Hippie subculture was originally a youth movement that arose in the United States during the mid-1960s, swiftly spreading to other countries around the world. The hippie subculture still exists across the United States and remains relevant today. The term ‘hippie’ is from hipster, and was initially used to describe beatniks who had moved into New York City’s Greenwich Village, San Francisco’s, and similar urban areas. Both the words “hip” and “hep” came from black American culture and means awareness. Thus the word “hippie” means “one who is aware,” and expanded awareness was a goal of the movement. The early hippie ideology included the counter cultural values of the Beat Generation. Some created their own social groups and communities, listened to psychedelic rock, opposed the Vietnam War, embraced the sexual revolution, and used drugs such as marijuana, LSD and “magic” mushrooms to explore alternative states of consciousness.

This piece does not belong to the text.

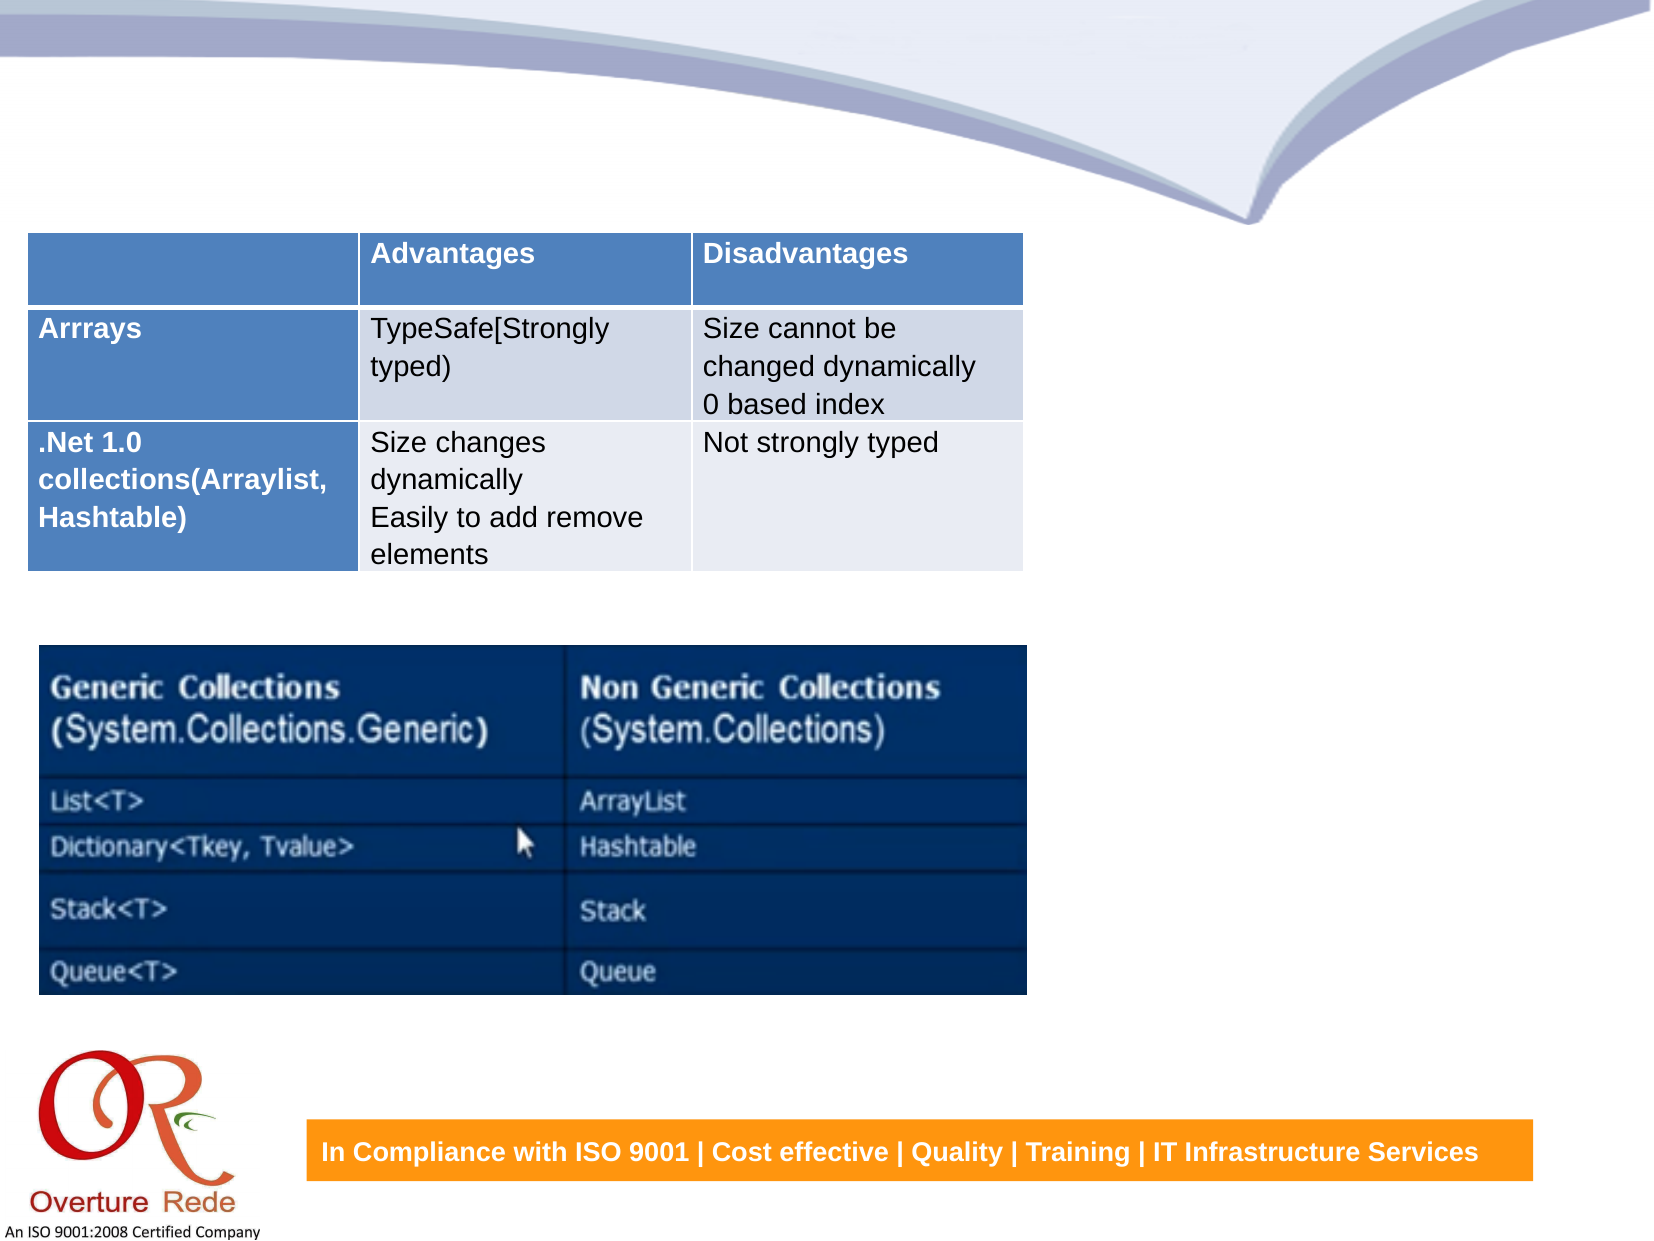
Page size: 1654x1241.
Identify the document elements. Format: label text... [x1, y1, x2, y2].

 In January 1967, the Human Be-In in Golden Gate Park in San Francisco popularized hippie culture, leading to the legendary Summer of Love on the West Coast of the United States, and the 1969 Woodstock Festival on the East Coast. In the United Kingdom, mobile “peace convoys” of New age travellers made summer 
pilgrimages to free music festivals at Stonehenge. In Australia hippies gathered at Nimbin for the 1973 Aquarius Festival and the annual Cannabis Law Reform Rally orMardiGrass. “Piedra Roja Festival”, a major hippie event in Chile, was held in 1970. Hippie fashions and values had a major effect on culture, influencing popular music, television, film, literature, and the arts. Since the widespread movement in the 1960s, many aspects of hippie culture have been assimilated by mainstream society. The sense of style and costume that began at the Red Dog Saloon flourished when San Francisco’s Fox Theater went out of business and hippies bought up its costume stock, reveling in the freedom to dress up for weekly musical performances at their favorite ballrooms. As 
San Francisco Chronicle music columnist Ralph J. Gleason put it, “They danced all night long, orgiastic, spontaneous and completely free form.” Young Americans around the country began moving to San Francisco, and by June 1966, around 15,000 hippies had moved into the Haight. Activity centered on the Diggers, a guerrilla street theatre group that combined spontaneous street theatre, anarchistic action, and art happenings in their agenda to create a “free city”. By late 1966, the Diggers opened free stores which simply gave away their stock, provided free food, distributed free drugs, gave away money, organized free music concerts, and performed works of political art. On October 6, 1966, the state of California declared LSD a controlled substance, which made the drug illegal. In response to the criminalization of psychedelics, San Francisco hippies staged a gathering in the Golden Gate Park panhandle, called the Love Pageant Rally, attracting an estimated 700–800 people. As explained by Allan Cohen, co-founder of the San Francisco Oracle, the purpose of the rally was twofold: to draw attention to the fact that LSD had just been made illegal — and to demonstrate that people who used LSD were not criminals, nor were they mentally ill. The Monterey Pop Festival from June 16 to June 18 introduced the rock music of the counterculture to a wide
 audience and marked the start of the “Summer of Love”. Scott McKenzie’s rendition of John Phillips’ song, “San Francisco”, became a hit in the United States and Europe. The lyrics, “If you’re going to San Francisco, be sure to wear some flowers in your hair”, inspired thousands of young people from all over the world to travel to San Francisco, sometimes wearing flowers in their hair and distributing flowers to passersby, earning them the name, “Flower Children”. Time magazine featured a cover story entitled, “The Hippies: The Philosophy of a Subculture.” The article described the guidelines of the hippie code: “Do your own thing, wherever you have to do it and whenever you want. Drop out. Leave society as you have known it. Leave it utterly. Blow the mind of every straight person you can reach. Turn them on, if not to drugs, then to beauty, love, honesty, fun. Haight-Ashbury could not accommodate the influx of crowds (mostly naive youngsters) with no place to live. Many took to living on the street, panhandling and drug-dealing. There were problems with malnourishment, disease, and drug addiction. Crime and violence skyrocketed. None of these trends reflected what the hippies had envisioned. Some of the more idealistic hippies preferred to be called freaks; to distinguish themselves from those for whom being a hippie meant sex and drugs, not revolution and transcendence. Misgivings about the hippie culture, particularly with regard to drug abuse and lenient morality, fueled the moral panics of the late 1960s.